### COLLECTED MATERIAL

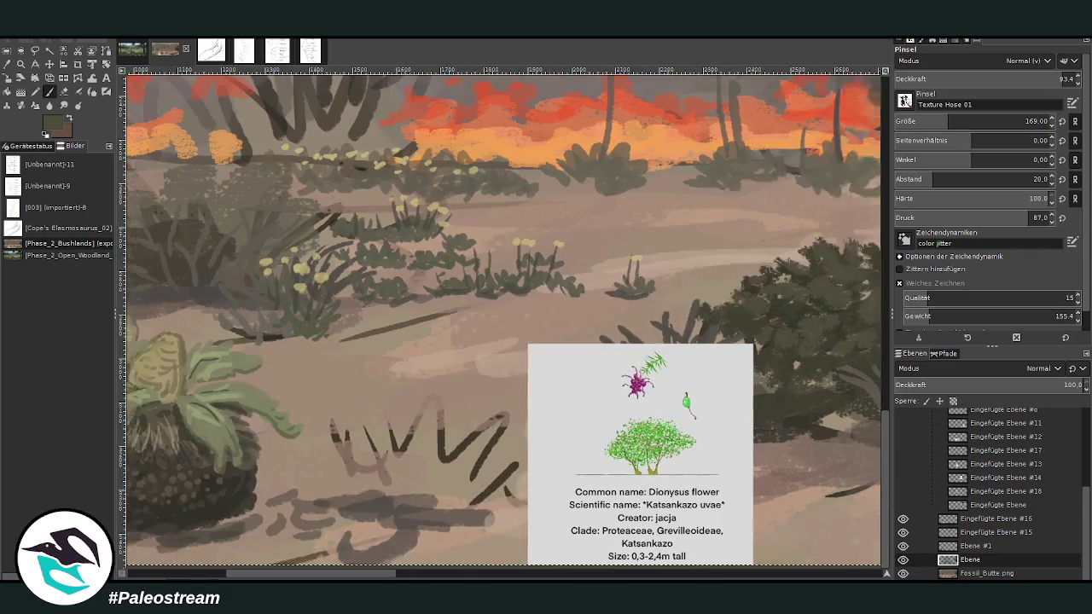
{"action": "left_click_drag", "start_coordinate": [475, 574], "coordinate": [378, 577]}
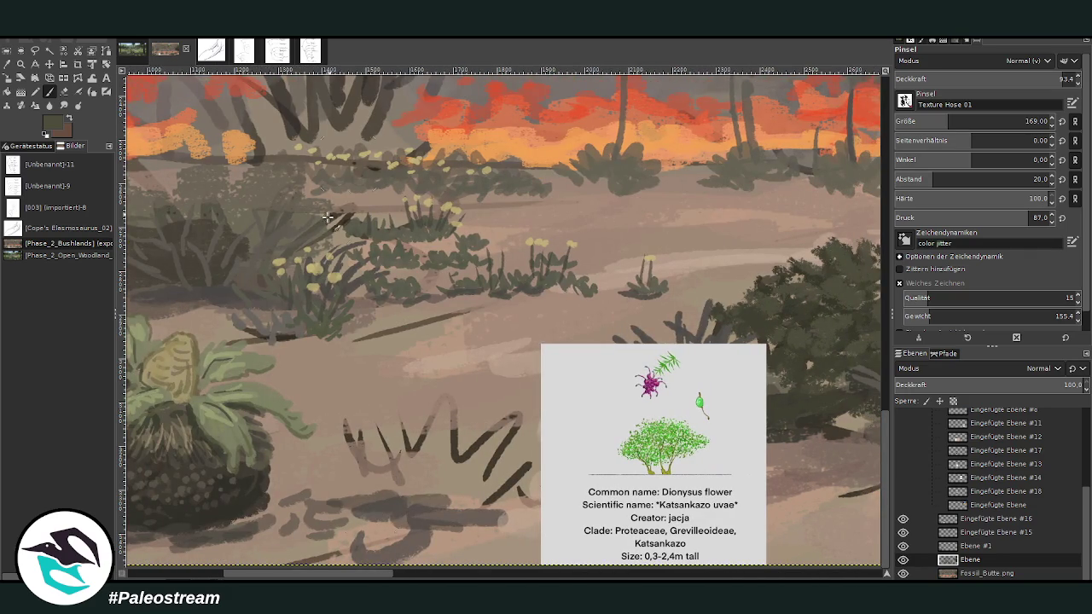
Step: Extend the shrub behind the cycads up and left with dark texture, dropping brush size to 127
{"action": "left_click_drag", "start_coordinate": [341, 574], "coordinate": [275, 578]}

### EXERCISE GOAL
In transcribing the listing, keep each word as it is and drop the pictures.

### RESPONSE
{"action": "left_click_drag", "start_coordinate": [475, 574], "coordinate": [378, 577]}
Step: Extend the shrub behind the cycads up and left with dark texture, dropping brush size to 127
{"action": "left_click_drag", "start_coordinate": [341, 574], "coordinate": [275, 578]}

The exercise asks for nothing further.